Page text:
_ _ _ _ _ _ _
Cut-Dump-Burn for me


----------



## glenc0322 (Mar 9, 2013)

Just pour them in the hooper and burn away


----------



## skibladerj (Mar 9, 2013)

gfreek said:


> For me it cuts down on the dust as I pour into the hopper. That way I don't have to hear "where is the dust coming from"'?? And less times I have to clean the 'fines box' on my Harman...some brands have more fines than others



I don't have a Harman but I agree! less dust makes the wife happy, which in turn makes my life happier!


----------



## smoke show (Mar 9, 2013)

glenc0322 said:


> hooper


You must have attended the SmokeyTheBear school of spelling.


----------



## tonyd (Mar 9, 2013)

Walk outside and pour them into a bucket from the bag. With a breeze, the fines will head east and the pellets will fall into the bucket. Come back in and fill the hopper. I use to do it with my leaf blower as I dumped, but now I just pour.


----------



## glenc0322 (Mar 9, 2013)

smoke show said:


> You must have attended the SmokeyTheBear school of spelling.


Lol using my phone and the stupid swype


----------



## Utilitrack (Mar 9, 2013)

whlago said:


> X2


X11


----------



## movemaine (Mar 9, 2013)

depends on your stove...some of us dump them in and never look back - but that's because our stoves will never clog because of them.


----------



## St_Earl (Mar 10, 2013)

you can also just let the hopper run empty every so often and vacuum out the auger channel.
i don't do this. but it is an option if they cause problems for you.

i have started noticing this year that if i always keep the hopper full, the fines start to concentrate from successive bags.
i have not really measured it. but i've started letting the hopper run low more often so the fines form a period of time run through before i start keeping things topped off. 

i'm four tons in this year and no problems so far.


----------



## Jack Morrissey (Mar 10, 2013)

Utilitrack said:


> X11


x12


----------
_ _ _ _ _ _ _
Stored data entries

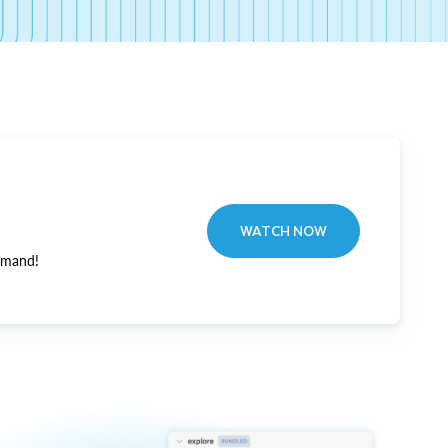
WATCH NOW
emand!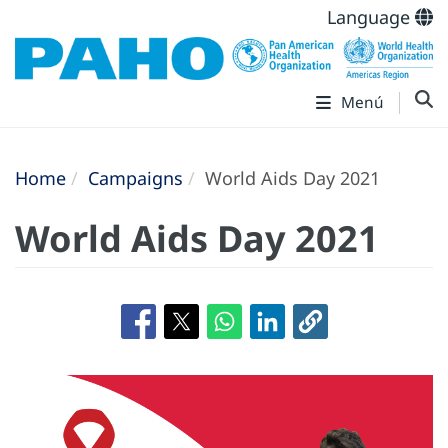
Language
Menú
Home
Campaigns
World Aids Day 2021
World Aids Day 2021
_ _ _ _ _ _ _
Work task A:
Do these statements agree with the forum thread on pellet fines? Answer each with yes or no and quote the deciding words.
(i) tonyd pours the pellets into a bucket outdoors before filling the hopper.
(ii) St_Earl regularly vacuums out the auger channel.
(iii) skibladerj owns a Harman.
Work task B:
Answer these questions from the forum thread on pellet fines.
(i) What does glenc0322 blame for the spelling "hooper"?
(ii) How many tons of pellets has St_Earl gone through this year?
(iii) What did tonyd once use while dumping the pellets?
Work task C:
Return the passage of the forum thread on pellet fines that starts with "## movemaine (Mar" and goes on through "problems for you.".

Response A:
(i) Yes: "Walk outside and pour them into a bucket from the bag."
(ii) No: "i don't do this."
(iii) No: "I don't have a Harman"

Response B:
(i) Using a phone and "the stupid swype"
(ii) Four tons
(iii) A leaf blower

Response C:
## movemaine (Mar 9, 2013)

depends on your stove...some of us dump them in and never look back - but that's because our stoves will never clog because of them.


----------



## St_Earl (Mar 10, 2013)

you can also just let the hopper run empty every so often and vacuum out the auger channel.
i don't do this. but it is an option if they cause problems for you.